Racing with the best of the best in the Tour
Those watching the Tour de France hour upon hour will see the breakaways and glimpses of the peloton chasing the break, but what was it like for Connor I asked? “It was strange because there was never really a day when it just rolls along” says Connor.

“The top six teams based on the GC will be at the front of the peloton and you’ll have the team for the top rider on GC on the front and then the team of the rider second on GC, and so on. So each day for the first two weeks, we were sat fifth team in the line because Nairo was 5th on GC so it’s not really that sociable as you’re in a line all day until things kick off with a stressful moment in the race when you’ll move up the side of the peloton and be alongside Jumbo Visa or UAE and there’ll be some conflict there, fighting for position and it’s pretty surreal”.

What now …
Surreal indeed for a rider who not long ago (last year!) was riding rounds of the Tour Series and in 2020 has now finished the Tour de France looking after a GC contender for much of the race as well as racing alongside the likes of Pogacar, Roglic etc etc. What a transformation for a rider and the races they are doing.

So what next I asked Connor? “I’m back racing in Belgium in early October, then Amstel Gold, De Panne and I finish the season with Paris Roubaix. So I have some big races to finish with which is nice and the team are super happy. They were happy how I was climbing and happy with the job I was doing for Nairo when he was up there on GC. And also to see I had strong legs in the final of the Tour.”

_USING THE INFORMATION_
1) In the Tour de France interview, why did Connor's team ride fifth in line at the front of the peloton each day for the first two weeks?
2) Write the next part of the Tour de France interview with Connor, continuing after its final sentence.
These lines are separate material and are not part of the interview above.

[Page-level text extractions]
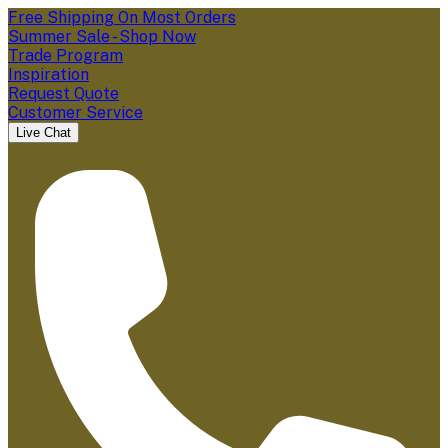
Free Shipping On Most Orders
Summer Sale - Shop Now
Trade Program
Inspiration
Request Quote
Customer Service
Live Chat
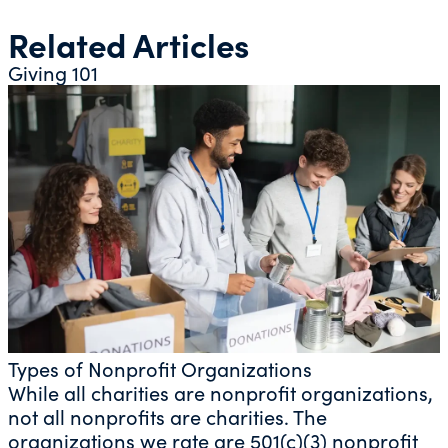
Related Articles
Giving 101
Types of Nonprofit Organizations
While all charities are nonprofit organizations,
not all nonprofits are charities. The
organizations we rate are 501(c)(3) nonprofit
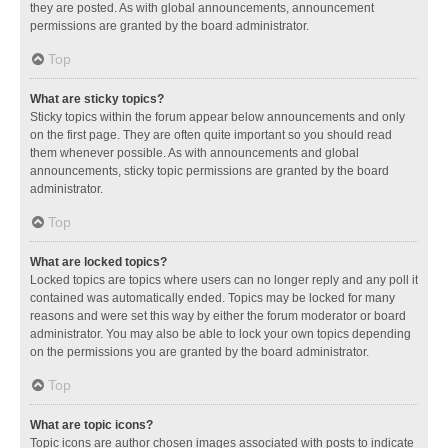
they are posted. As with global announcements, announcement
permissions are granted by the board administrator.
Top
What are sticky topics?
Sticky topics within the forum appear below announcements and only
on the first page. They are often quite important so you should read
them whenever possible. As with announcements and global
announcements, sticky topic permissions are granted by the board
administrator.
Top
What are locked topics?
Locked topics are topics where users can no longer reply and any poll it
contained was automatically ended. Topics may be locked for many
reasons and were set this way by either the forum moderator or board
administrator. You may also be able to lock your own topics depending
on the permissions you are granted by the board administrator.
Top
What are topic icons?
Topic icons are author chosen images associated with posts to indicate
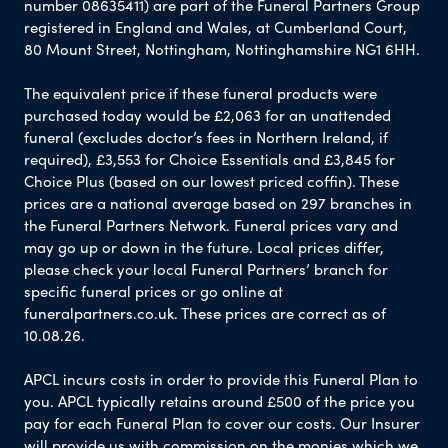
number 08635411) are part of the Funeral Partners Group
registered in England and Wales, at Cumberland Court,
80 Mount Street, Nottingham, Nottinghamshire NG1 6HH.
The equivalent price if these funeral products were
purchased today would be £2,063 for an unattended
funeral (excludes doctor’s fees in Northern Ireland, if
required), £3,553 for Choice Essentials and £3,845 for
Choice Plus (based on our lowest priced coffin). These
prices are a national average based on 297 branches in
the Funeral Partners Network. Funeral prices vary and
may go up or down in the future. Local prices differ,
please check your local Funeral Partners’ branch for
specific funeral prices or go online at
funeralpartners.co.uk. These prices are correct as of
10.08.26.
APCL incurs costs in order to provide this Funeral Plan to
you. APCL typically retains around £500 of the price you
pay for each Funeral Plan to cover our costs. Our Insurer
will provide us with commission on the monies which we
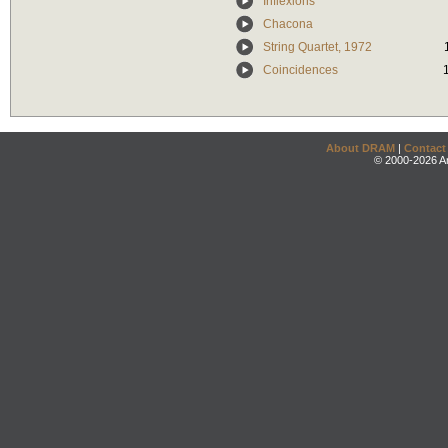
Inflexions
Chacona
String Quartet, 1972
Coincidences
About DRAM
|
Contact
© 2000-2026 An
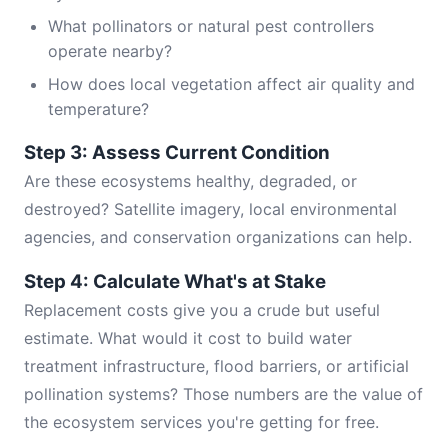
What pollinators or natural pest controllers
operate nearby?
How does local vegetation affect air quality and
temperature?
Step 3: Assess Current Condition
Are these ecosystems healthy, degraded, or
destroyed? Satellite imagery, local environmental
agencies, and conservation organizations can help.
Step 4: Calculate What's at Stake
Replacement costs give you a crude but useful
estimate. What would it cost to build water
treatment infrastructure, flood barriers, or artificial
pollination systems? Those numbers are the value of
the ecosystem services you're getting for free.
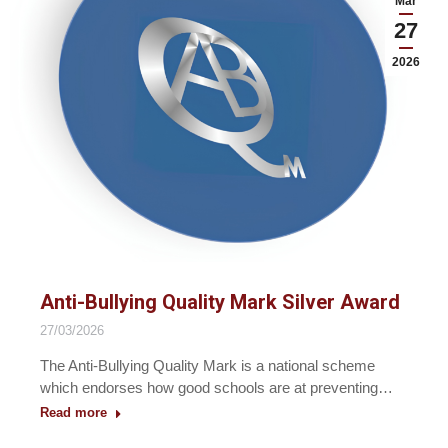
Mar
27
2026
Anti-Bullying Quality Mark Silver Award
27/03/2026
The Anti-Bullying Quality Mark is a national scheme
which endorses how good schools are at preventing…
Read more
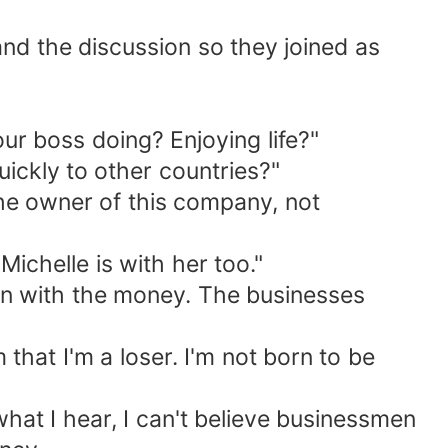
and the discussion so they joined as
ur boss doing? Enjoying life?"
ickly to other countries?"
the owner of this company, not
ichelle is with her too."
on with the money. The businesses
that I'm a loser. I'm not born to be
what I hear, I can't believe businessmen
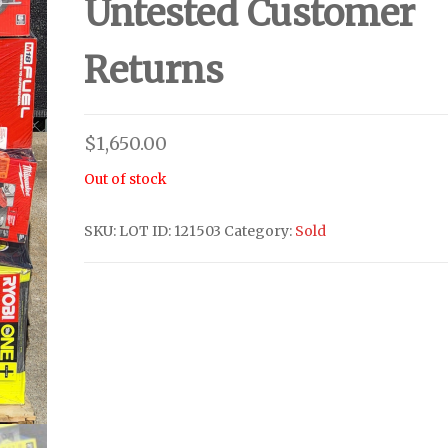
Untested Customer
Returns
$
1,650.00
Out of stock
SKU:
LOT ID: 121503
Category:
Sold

_TASK RESULTS_
1) The top six teams on GC ride at the front of the peloton in order of their top rider's standing. Nairo was fifth on GC, so Connor's team sat fifth in the line.

2)
Connor in the mix with Nairo on his wheel with the likes of UAE and Jumbo Visma. Getty Images

In between, Connor will be out in groups of six in his home county of Yorkshire and no doubt inspiring young riders just like he was inspired by others not so long ago. He admits that when it came to domestic racing, Tom Stewart inspired him going from a strong rider in the Yorkshire chain gang to one of the strongest pros in the British peloton.

“I really used to look up to Tom Stewart and he inspired me UK wise and to see my cousin Ben competing at the top, anytime there was a training ride and he asked me to be there, I’d say I’m coming and I was surrounded by people who were better and that helps you improve so hopefully when chain gangs start again, hopefully I can inspire the younger riders too”.

I am sure Connor is already inspiring young riders around the country to put in the hard yards to follow in his wheelmarks and if I had one of bit of advice for such young riders, it would also be to keep their feet on the ground like Connor because he is a truly good guy in the sport and I thank him for his time. Good luck in the coming races Connor!